Once we understand how immutable the granting of universal rights is and must be within our modern liberal democracy – a position that, in all truth, certainly was not so for much of our history – and provided we fully dedicate every ounce of our political will towards that proposition, the untouchable areas of exploration are no longer demons hiding in the mist. Is homosexuality natural? It doesn’t matter, even in a universe where it was the most unnatural choice possible, it would have absolutely no impact one iota on the access that person has to their universal human rights and full equality before the law. (Homosexuality is of course observed in a plethora of other species, making this debate about its status moot and more or less settled).

Can one change their race or gender simply by virtue of how they identify? This is, again, irrelevant as to whether or not individuals who do so should in any way have their full equality curtailed. Believing in magic Prophets on flying horses – a belief shared to varying degrees by approximately 1.6 billion people – or in a socialist Jew magically rising from the dead after three days – shared by 2.2 billion Christians to varying degrees – are far more ridiculous than changing one’s race or sex could ever be. And yet the cornerstone of our civilization is built upon universally respecting the freedom to live in such beliefs, a foundation that makes it possible for the old warring tribes of of the Middle East to settle in a place like Dearborn Michigan and manage to go about their days without any fear of rocket attacks or theocratic massacres, despite being racially and culturally identical to those who suffer ceaselessly form such scourges in their countries of origin today.

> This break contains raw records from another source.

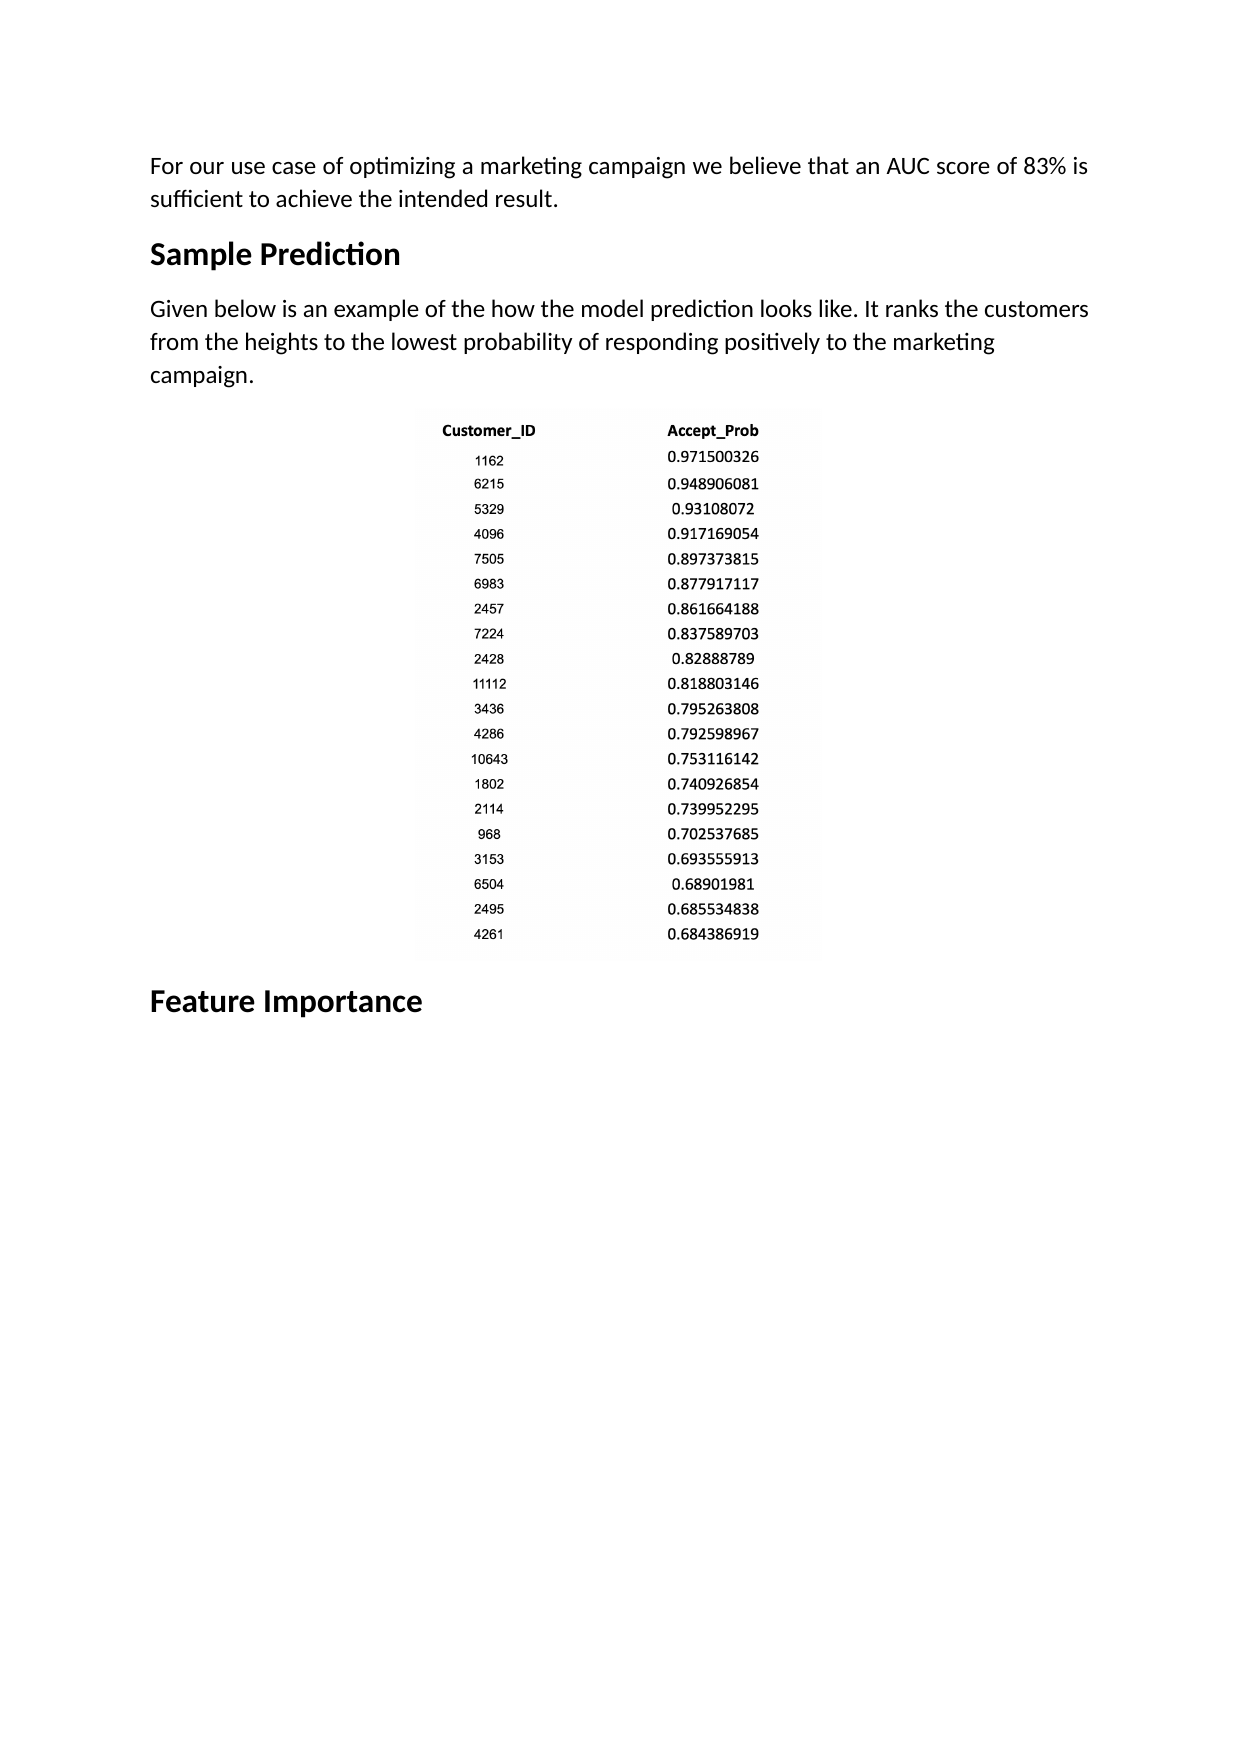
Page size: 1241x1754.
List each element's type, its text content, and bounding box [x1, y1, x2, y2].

text Given below is an example of the how the model prediction looks like. It ranks the customers from the heights to the lowest probability of responding positively to the marketing campaign. [150, 293, 1090, 389]
text For our use case of optimizing a marketing campaign we believe that an AUC score of 83% is sufficient to achieve the intended result. [150, 150, 1090, 213]
text Sample Prediction [150, 232, 1090, 273]
text Feature Importance [150, 980, 1090, 1020]
picture [414, 408, 823, 961]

Even if every claim Charles Murray made turned out to be completely true – a position I do not share – this has absolutely no impact on whether or not racial minorities deserve every measure of equality within our society, nor does it in any way diminish the need for continued political action to make such equality more and more the reality of our time. Room for blasphemy does not by definition make room for bigotry. Disagreeing with your Muslim or Jewish friends on the truth claims of their religion in no way gives a green light towards infringing upon their rights as people. Both using the truth-claims of their beliefs to oppress and insulating such beliefs by conflating the two as the same only hinder the progress of our civilization, and the furthering of the project of maximizing human flourishing.

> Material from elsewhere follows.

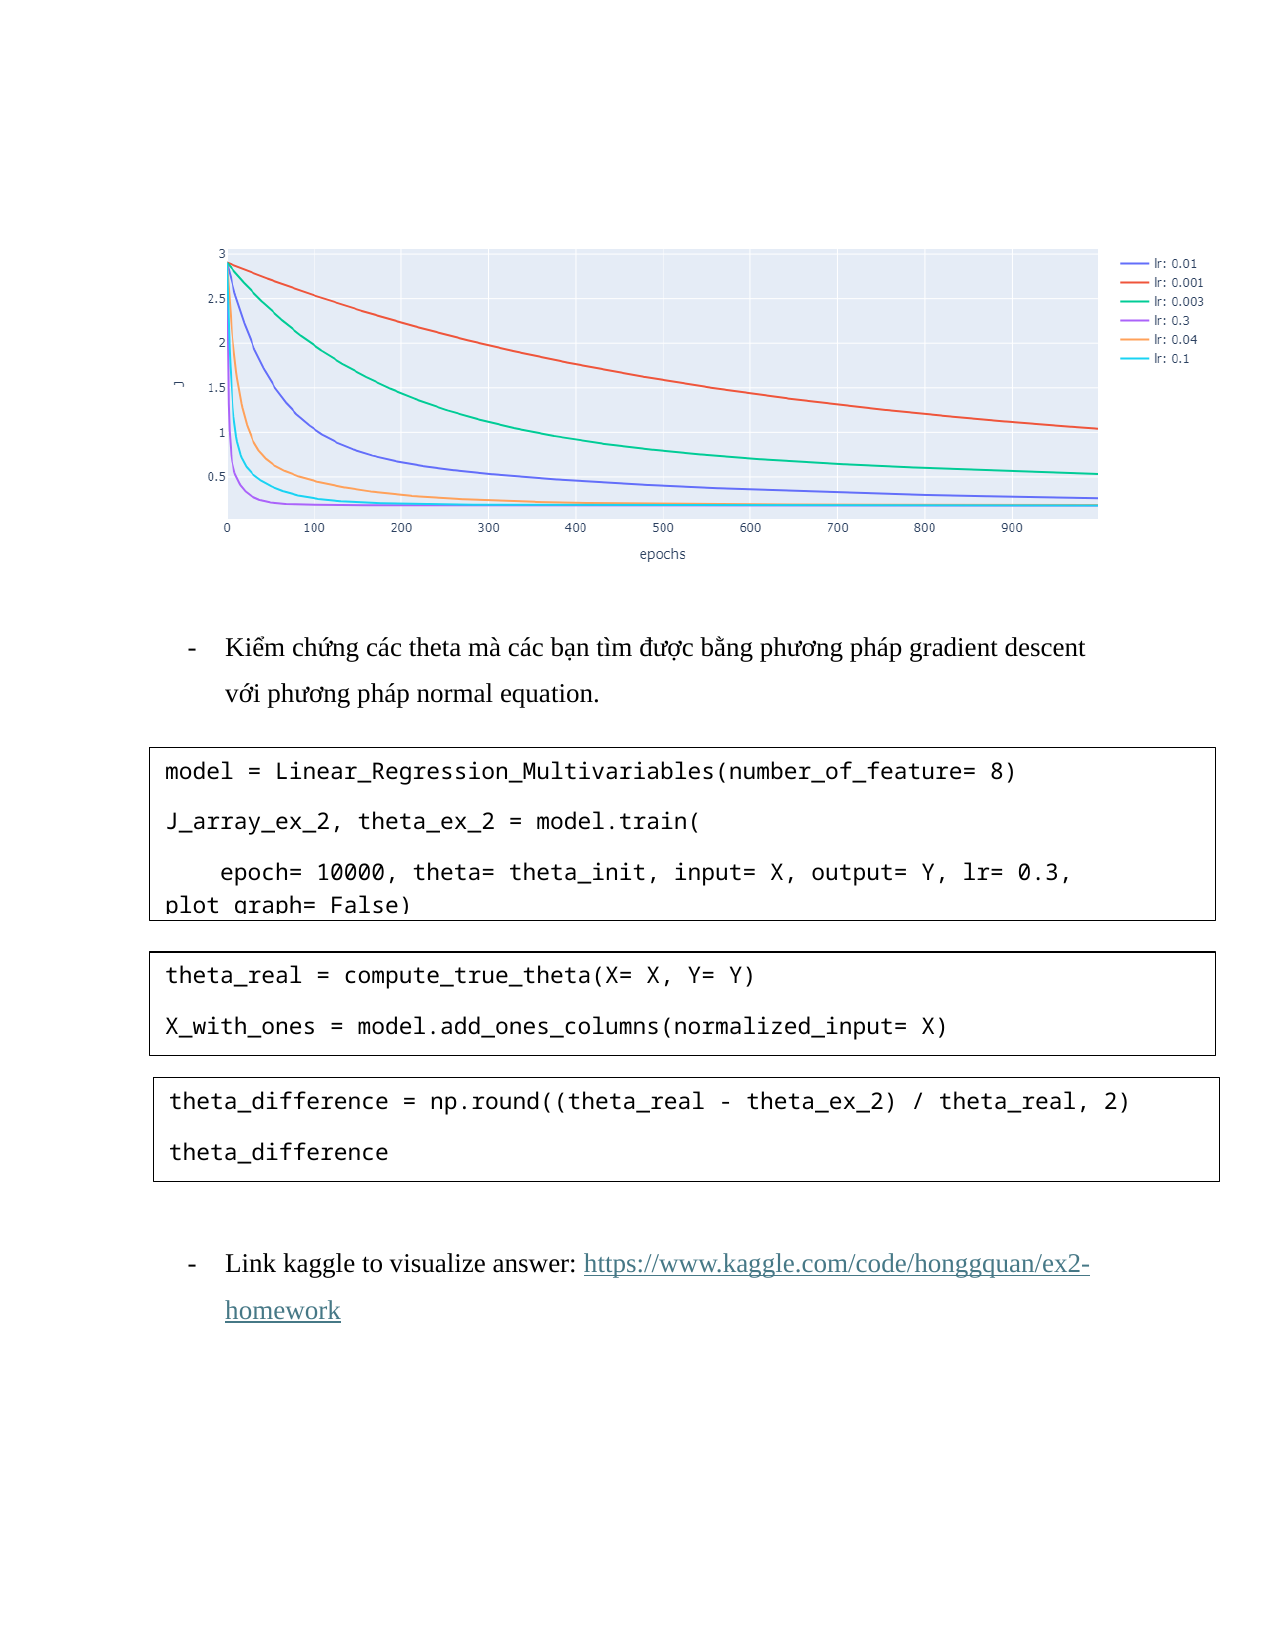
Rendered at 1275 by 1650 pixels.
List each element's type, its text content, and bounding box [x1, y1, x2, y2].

If non-binary genders or changing racial identities are similarly faith claims based upon experience, and not necessarily based on empirical evidence, those that espouse these ideas too deserve the same protection and freedom we grant to all other believers. Fighting to separate out rights from truth claims only aids both the defenders and critics of such beliefs. Areas of exploration are only dangerous if rights depend on them – the elimination of this dependency is the only project that makes the title of ‘universal human rights’ worthy of such description.